The result: An Anima archetype that has become passive, helpless, and pathetically incomplete (no wonder so many men are appalled that such an archetype might constitute any part of them at all, even their opposite). Thus most current discussions of the Anima archetype describe a vague, ineffable “inspiration,” like hearing a half-hearted echo rather than the actual sound that makes the echo. And the real power of the female principle — to provide an animated community able to celebrate creating and sustaining healthy, well-adapted offspring over unending generations — is forfeited to extreme, short-term competitions between men for sexual access to “the best” females (and/or such surrogates as sporting trophies, corporate empires, political power, military victories, etcetera).
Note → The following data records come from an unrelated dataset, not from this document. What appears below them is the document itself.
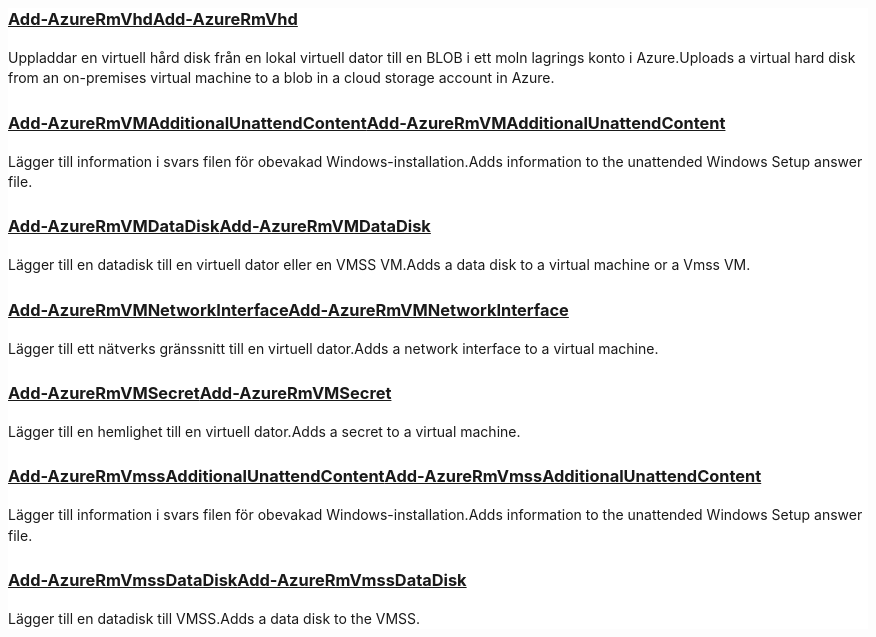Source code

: ### [<span data-ttu-id="111ea-109">Add-AzureRmVhd</span><span class="sxs-lookup"><span data-stu-id="111ea-109">Add-AzureRmVhd</span></span>](Add-AzureRmVhd.md)
<span data-ttu-id="111ea-110">Uppladdar en virtuell hård disk från en lokal virtuell dator till en BLOB i ett moln lagrings konto i Azure.</span><span class="sxs-lookup"><span data-stu-id="111ea-110">Uploads a virtual hard disk from an on-premises virtual machine to a blob in a cloud storage account in Azure.</span></span>

### [<span data-ttu-id="111ea-111">Add-AzureRmVMAdditionalUnattendContent</span><span class="sxs-lookup"><span data-stu-id="111ea-111">Add-AzureRmVMAdditionalUnattendContent</span></span>](Add-AzureRmVMAdditionalUnattendContent.md)
<span data-ttu-id="111ea-112">Lägger till information i svars filen för obevakad Windows-installation.</span><span class="sxs-lookup"><span data-stu-id="111ea-112">Adds information to the unattended Windows Setup answer file.</span></span>

### [<span data-ttu-id="111ea-113">Add-AzureRmVMDataDisk</span><span class="sxs-lookup"><span data-stu-id="111ea-113">Add-AzureRmVMDataDisk</span></span>](Add-AzureRmVMDataDisk.md)
<span data-ttu-id="111ea-114">Lägger till en datadisk till en virtuell dator eller en VMSS VM.</span><span class="sxs-lookup"><span data-stu-id="111ea-114">Adds a data disk to a virtual machine or a Vmss VM.</span></span>

### [<span data-ttu-id="111ea-115">Add-AzureRmVMNetworkInterface</span><span class="sxs-lookup"><span data-stu-id="111ea-115">Add-AzureRmVMNetworkInterface</span></span>](Add-AzureRmVMNetworkInterface.md)
<span data-ttu-id="111ea-116">Lägger till ett nätverks gränssnitt till en virtuell dator.</span><span class="sxs-lookup"><span data-stu-id="111ea-116">Adds a network interface to a virtual machine.</span></span>

### [<span data-ttu-id="111ea-117">Add-AzureRmVMSecret</span><span class="sxs-lookup"><span data-stu-id="111ea-117">Add-AzureRmVMSecret</span></span>](Add-AzureRmVMSecret.md)
<span data-ttu-id="111ea-118">Lägger till en hemlighet till en virtuell dator.</span><span class="sxs-lookup"><span data-stu-id="111ea-118">Adds a secret to a virtual machine.</span></span>

### [<span data-ttu-id="111ea-119">Add-AzureRmVmssAdditionalUnattendContent</span><span class="sxs-lookup"><span data-stu-id="111ea-119">Add-AzureRmVmssAdditionalUnattendContent</span></span>](Add-AzureRmVmssAdditionalUnattendContent.md)
<span data-ttu-id="111ea-120">Lägger till information i svars filen för obevakad Windows-installation.</span><span class="sxs-lookup"><span data-stu-id="111ea-120">Adds information to the unattended Windows Setup answer file.</span></span>

### [<span data-ttu-id="111ea-121">Add-AzureRmVmssDataDisk</span><span class="sxs-lookup"><span data-stu-id="111ea-121">Add-AzureRmVmssDataDisk</span></span>](Add-AzureRmVmssDataDisk.md)
<span data-ttu-id="111ea-122">Lägger till en datadisk till VMSS.</span><span class="sxs-lookup"><span data-stu-id="111ea-122">Adds a data disk to the VMSS.</span></span>
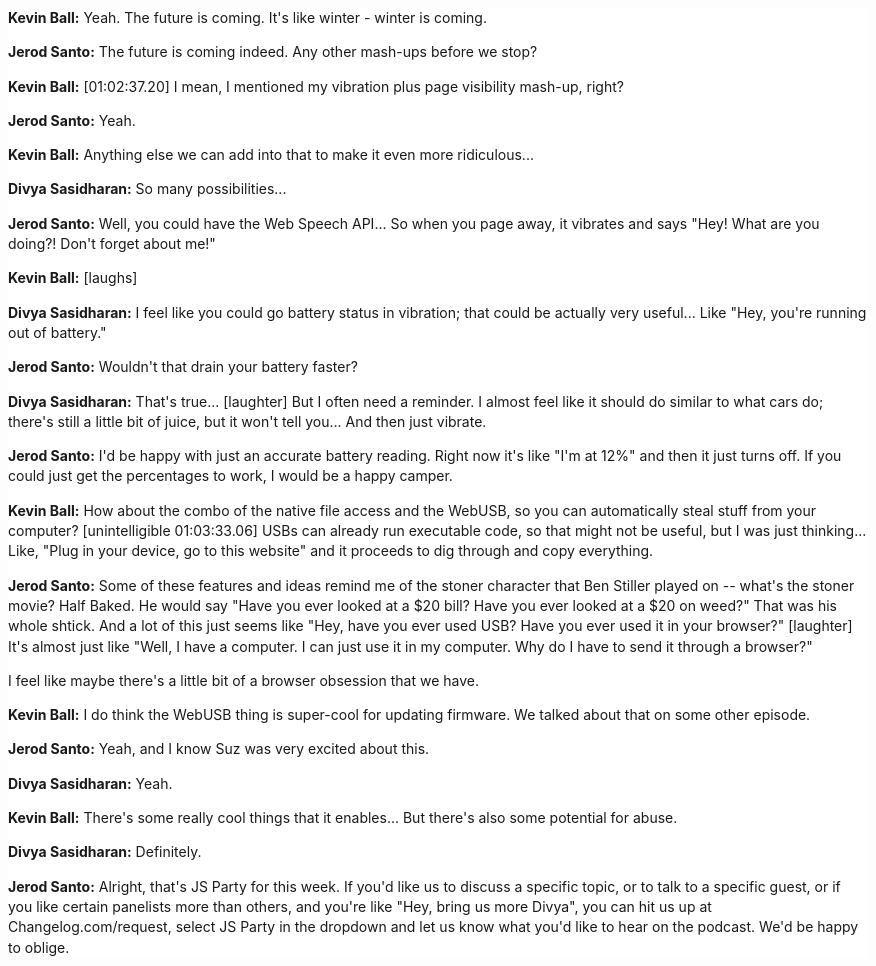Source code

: **Kevin Ball:** Yeah. The future is coming. It's like winter - winter is coming.

**Jerod Santo:** The future is coming indeed. Any other mash-ups before we stop?

**Kevin Ball:** \[01:02:37.20\] I mean, I mentioned my vibration plus page visibility mash-up, right?

**Jerod Santo:** Yeah.

**Kevin Ball:** Anything else we can add into that to make it even more ridiculous...

**Divya Sasidharan:** So many possibilities...

**Jerod Santo:** Well, you could have the Web Speech API... So when you page away, it vibrates and says "Hey! What are you doing?! Don't forget about me!"

**Kevin Ball:** \[laughs\]

**Divya Sasidharan:** I feel like you could go battery status in vibration; that could be actually very useful... Like "Hey, you're running out of battery."

**Jerod Santo:** Wouldn't that drain your battery faster?

**Divya Sasidharan:** That's true... \[laughter\] But I often need a reminder. I almost feel like it should do similar to what cars do; there's still a little bit of juice, but it won't tell you... And then just vibrate.

**Jerod Santo:** I'd be happy with just an accurate battery reading. Right now it's like "I'm at 12%" and then it just turns off. If you could just get the percentages to work, I would be a happy camper.

**Kevin Ball:** How about the combo of the native file access and the WebUSB, so you can automatically steal stuff from your computer? \[unintelligible 01:03:33.06\] USBs can already run executable code, so that might not be useful, but I was just thinking... Like, "Plug in your device, go to this website" and it proceeds to dig through and copy everything.

**Jerod Santo:** Some of these features and ideas remind me of the stoner character that Ben Stiller played on -- what's the stoner movie? Half Baked. He would say "Have you ever looked at a $20 bill? Have you ever looked at a $20 on weed?" That was his whole shtick. And a lot of this just seems like "Hey, have you ever used USB? Have you ever used it in your browser?" \[laughter\] It's almost just like "Well, I have a computer. I can just use it in my computer. Why do I have to send it through a browser?"

I feel like maybe there's a little bit of a browser obsession that we have.

**Kevin Ball:** I do think the WebUSB thing is super-cool for updating firmware. We talked about that on some other episode.

**Jerod Santo:** Yeah, and I know Suz was very excited about this.

**Divya Sasidharan:** Yeah.

**Kevin Ball:** There's some really cool things that it enables... But there's also some potential for abuse.

**Divya Sasidharan:** Definitely.

**Jerod Santo:** Alright, that's JS Party for this week. If you'd like us to discuss a specific topic, or to talk to a specific guest, or if you like certain panelists more than others, and you're like "Hey, bring us more Divya", you can hit us up at Changelog.com/request, select JS Party in the dropdown and let us know what you'd like to hear on the podcast. We'd be happy to oblige.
Step Three: Grasp that no lie can last forever.
Such a big-bang approach to life is simply not sustainable. Raising children into viable adulthood so that they, in turn, may do the same for their children requires a perspective that seems beyond the reach of big-bang: It includes real commitment to clean air, clean water, an end to wrecking the planet’s biodiversity, a chance for a fulfilling and meaningful life, low crime rates, and much more that has been very nearly obliterated along with the much-attenuated Anima archetype. The Animus is rocketing off the end of a cliff and dragging us all with it.
So what happens as growing numbers of people understand that the cultural ground on which they stand has become dangerously tenuous? Initially, many feel lost — that’s right, dazed and confused — but they’ll recognize what they’re looking for when they see it.
I believe they seek the fully-aspected Anima, comprised of the interwoven, interdependent elements of Virgin, Mother, and Crone. When they cannot find her because she has long since been kidnapped, they join the search and resurrect her with new stories — new myths. One of these is Xena: Warrior Princess.
Grrls just wanna be together
What makes Xena so important is that she signifies the reinvention of the Crone. Not the wizened, toothless old woman for whom we were all carefully taught to feel fear and contempt, but the real Crone: A strong, powerful, wise woman who was profoundly loved and looked up to by all in her community. A real Crone is many things the Animus has falsely tried to wrest for himself: A leader, a healer, a take-no-shit hero whom women and children can trust to protect them.
As we watch the two protagonists of Xena: Warrior Princess evolve because of their love for each other — Xena, who once embodied the worst of the Shadow that inhabits us all, and Gabrielle, the quintessential helpless, about-to-be-enslaved virgin — we are shown that we, too, can evolve.
The power and inevitability of Xena: Warrior Princess lies in its lack of intention. No one planned this, least of all the people who created the television program. Archetypes are like that, appearing when needed, shaped to the demands of the moment, impossible to stop.
Arguably, once upon a time it was important that the Anima retreat and the Crone allow herself to be kidnapped and hidden away. That time may be ending, for in Xena: Warrior Princess we see the Crone return to a community eager to greet her, embrace her, and tell her story over and over again in thousands of different ways.